È evidente che la politica estera del Governo Obama, nel corso degli ultimi otto anni, sia stata il vero tallone d’Achille dell’America liberale del Presidente afro-americano.
Infatti, aver determinato la caduta dei Governi del Nord-Africa è stata una scelta scellerata, il cui prezzo sarà pagato per molti decenni.
Quei regimi, per quanto illiberali, erano però dei freni importanti per i fenomeni migratori, che invece sono esplosi subito dopo quel crollo istituzionale ed, oggi, l’Europa si trova a fronteggiare, senza i dovuti mezzi economici ed organizzativi, un’emergenza che si protrarrà, ancora, per molto tempo.
Inoltre, è evidente che lo stato di continuo conflitto con la Russia di Putin non ha contribuito, invero, alla pacificazione del mondo, per cui la premessa di Trump, volta alla costituzione di una nuova fase diplomatica nei rapporti fra le due principali superpotenze mondiali sul piano militare, non può che essere un elemento di riflessione di importanza non secondaria.
Certo, per altro verso, fa arricciare il naso – e non poco – il suo orientamento culturale in materia di diritti civili, ma crediamo che l’America ha prodotto i giusti strumenti di difesa contro un’eventuale recrudescenza di sentimenti razzisti.
D’altronde, non possiamo dimenticare che, proprio, la comunità nera è stata quella che ha dato un consenso inatteso al nuovo Presidente, a dimostrazione del fatto che i diritti civili, promessi da Obama, non sono stati il leit motiv dell’ultima campagna elettorale.
Appare ineluttabile che le persone ed i ceti sociali, che hanno difficoltà economiche, votano per chi promette loro il pane e, molto spesso, il pane è – effettivamente – prioritario rispetto alla libertà.
Non crediamo che il quadriennio di Trump possa passare senza grandi scossoni, che invero si moltiplicheranno, quando egli metterà mano a quella parvenza di stato sociale, messo in piedi da Obama, in particolare nel campo sanitario.
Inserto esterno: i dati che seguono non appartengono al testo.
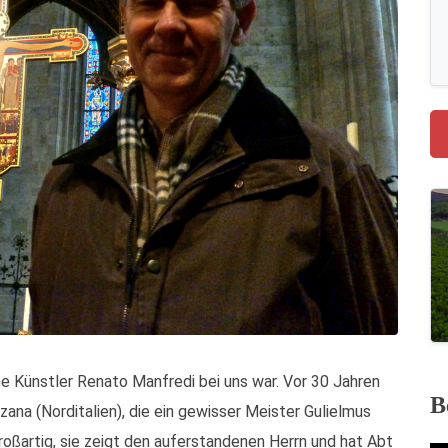
he Künstler Renato Manfredi bei uns war. Vor 30 Jahren
B
ana (Norditalien), die ein gewisser Meister Gulielmus
oßartig, sie zeigt den auferstandenen Herrn und hat Abt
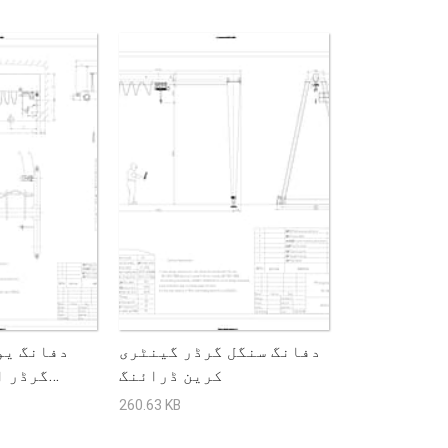
دفانگ سنگل گرڈر گینٹری
دفانگ یو
کرین ڈرائنگ
گرڈر ا
260.63 KB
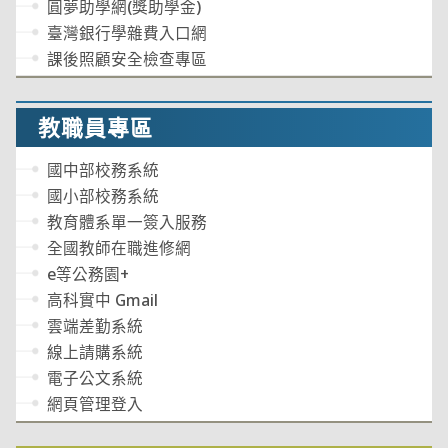
圓夢助學網(獎助學金)
臺灣銀行學雜費入口網
課後照顧安全檢查專區
教職員專區
國中部校務系統
國小部校務系統
教育體系單一簽入服務
全國教師在職進修網
e等公務園+
高科實中 Gmail
雲端差勤系統
線上請購系統
電子公文系統
網頁管理登入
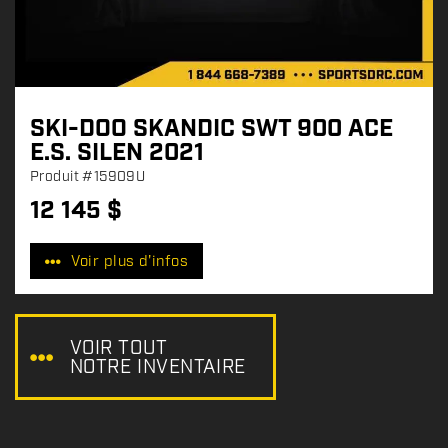
SKI-DOO SKANDIC SWT 900 ACE
E.S. SILEN 2021
Produit
#15909U
12 145
$
P
r
Voir plus d'infos
i
x
:
VOIR TOUT
NOTRE INVENTAIRE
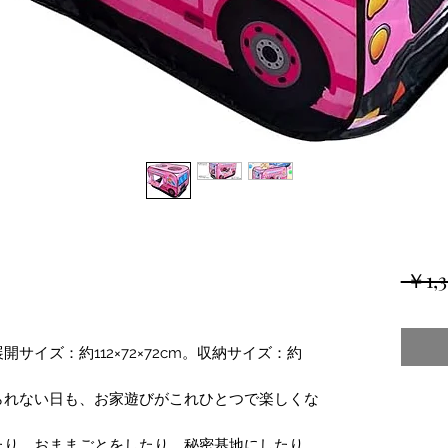
 ￥1,3
サイズ：約112×72×72cm。収納サイズ：約
られない日も、お家遊びがこれひとつで楽しくな
たり、おままごとをしたり、秘密基地にしたり、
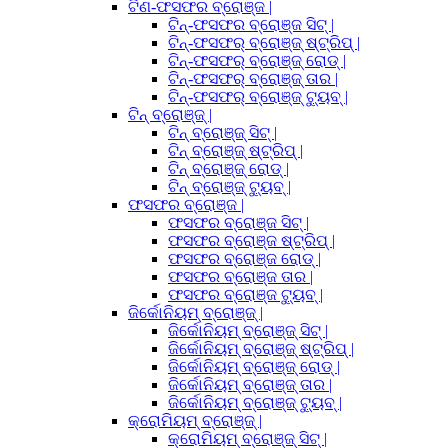
ଟିଣ-ଫସଫର ବ୍ରୋଞ୍ଜ |
ଟିନ୍-ଫସଫର ବ୍ରୋଞ୍ଜ ସିଟ୍ |
ଟିନ୍-ଫସଫର୍ ବ୍ରୋଞ୍ଜ୍ ଷ୍ଟ୍ରିପ୍ |
ଟିନ୍-ଫସଫର୍ ବ୍ରୋଞ୍ଜ୍ ରୋଡ୍ |
ଟିନ୍-ଫସଫର୍ ବ୍ରୋଞ୍ଜ୍ ତାର |
ଟିନ୍-ଫସଫର୍ ବ୍ରୋଞ୍ଜ୍ ଟ୍ୟୁବ୍ |
ଟିନ୍ ବ୍ରୋଞ୍ଜ୍ |
ଟିନ୍ ବ୍ରୋଞ୍ଜ୍ ସିଟ୍ |
ଟିନ୍ ବ୍ରୋଞ୍ଜ୍ ଷ୍ଟ୍ରିପ୍ |
ଟିନ୍ ବ୍ରୋଞ୍ଜ୍ ରୋଡ୍ |
ଟିନ୍ ବ୍ରୋଞ୍ଜ୍ ଟ୍ୟୁବ୍ |
ଫସଫର ବ୍ରୋଞ୍ଜ |
ଫସଫର ବ୍ରୋଞ୍ଜ ସିଟ୍ |
ଫସଫର ବ୍ରୋଞ୍ଜ ଷ୍ଟ୍ରିପ୍ |
ଫସଫର ବ୍ରୋଞ୍ଜ ରୋଡ୍ |
ଫସଫର ବ୍ରୋଞ୍ଜ ତାର |
ଫସଫର ବ୍ରୋଞ୍ଜ ଟ୍ୟୁବ୍ |
ଜିର୍କୋନିୟମ୍ ବ୍ରୋଞ୍ଜ୍ |
ଜିର୍କୋନିୟମ୍ ବ୍ରୋଞ୍ଜ୍ ସିଟ୍ |
ଜିର୍କୋନିୟମ୍ ବ୍ରୋଞ୍ଜ୍ ଷ୍ଟ୍ରିପ୍ |
ଜିର୍କୋନିୟମ୍ ବ୍ରୋଞ୍ଜ୍ ରୋଡ୍ |
ଜିର୍କୋନିୟମ୍ ବ୍ରୋଞ୍ଜ୍ ତାର |
ଜିର୍କୋନିୟମ୍ ବ୍ରୋଞ୍ଜ୍ ଟ୍ୟୁବ୍ |
କ୍ରୋମିୟମ୍ ବ୍ରୋଞ୍ଜ୍ |
କ୍ରୋମିୟମ୍ ବ୍ରୋଞ୍ଜ୍ ସିଟ୍ |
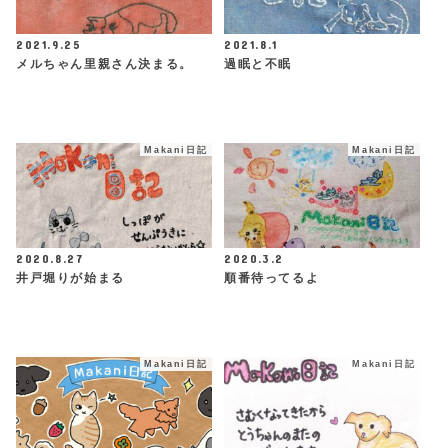
2021.9.25
2021.8.1
メルちゃん里親さん決まる。
過眠と不眠
Makani日記
Makani日記
2020.8.27
2020.3.2
井戸堀りが始まる
順番待ってるよ
Makani日記
Makani日記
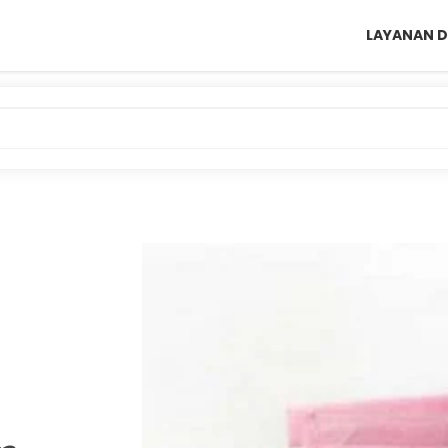
LAYANAN D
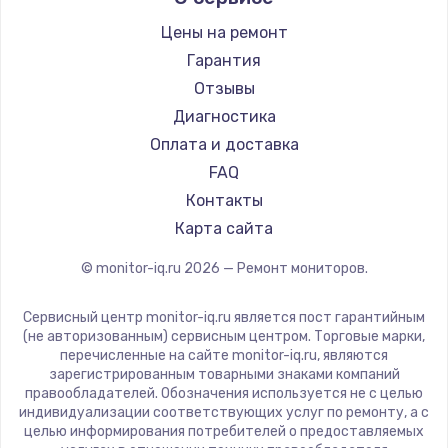
Thunderobot
Hisense
Цены на ремонт
АОС
Гарантия
Ardor
Отзывы
Machenike
Диагностика
iru
Оплата и доставка
Titan Army
FAQ
iFFALCON
Контакты
Dahua
Карта сайта
© monitor-iq.ru
2026
— Ремонт мониторов.
Сервисный центр monitor-iq.ru является пост гарантийным
(не авторизованным) сервисным центром. Торговые марки,
перечисленные на сайте monitor-iq.ru, являются
зарегистрированным товарными знаками компаний
правообладателей. Обозначения используется не с целью
индивидуализации соответствующих услуг по ремонту, а с
целью информирования потребителей о предоставляемых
Ma, si sa bene che le rotture ed i conflitti possono essere, a volte, non necessariamente dei fatti negativi, per cui si sprigioneranno certo delle nuove energie, che tenteranno di contrastare il corso di Trump, qualora questi volesse riportare gli Usa alla condizione pre-kennedyana.
È, inoltre, evidente che la politica protezionista, che egli ha preannunciato, non potrà che suscitare conflitti con quegli Stati che, storicamente, esportano negli Stati Uniti, a partire dal nostro, che vende in America i prodotti tipici della nostra cucina e della nostra moda.
Per davvero, si ritornerà ad un’America che potrà consumare solo ciò che viene prodotto sul suo suolo nazionale?
Per davvero, tutto ciò che non è americano verrà rigettato in Oceano, come fecero i rivoluzionari del Settecento con il thè dei coloni inglesi?
Per davvero, l’Europa diventerà sempre più un partner in difficoltà rispetto al gigante americano, anche perché il miglioramento dei rapporti diplomatici fra Usa e Russia farà sì che, a maggior ragione, l’Unione Europea diventi sempre più debole nel contesto delle relazioni internazionali?
Certo è che Trump non passerà inosservato e che il suo Governo, in un modo o nell’altro, segnerà in modo indelebile questo tragico scorcio di secolo, già di per sé non poco problematico.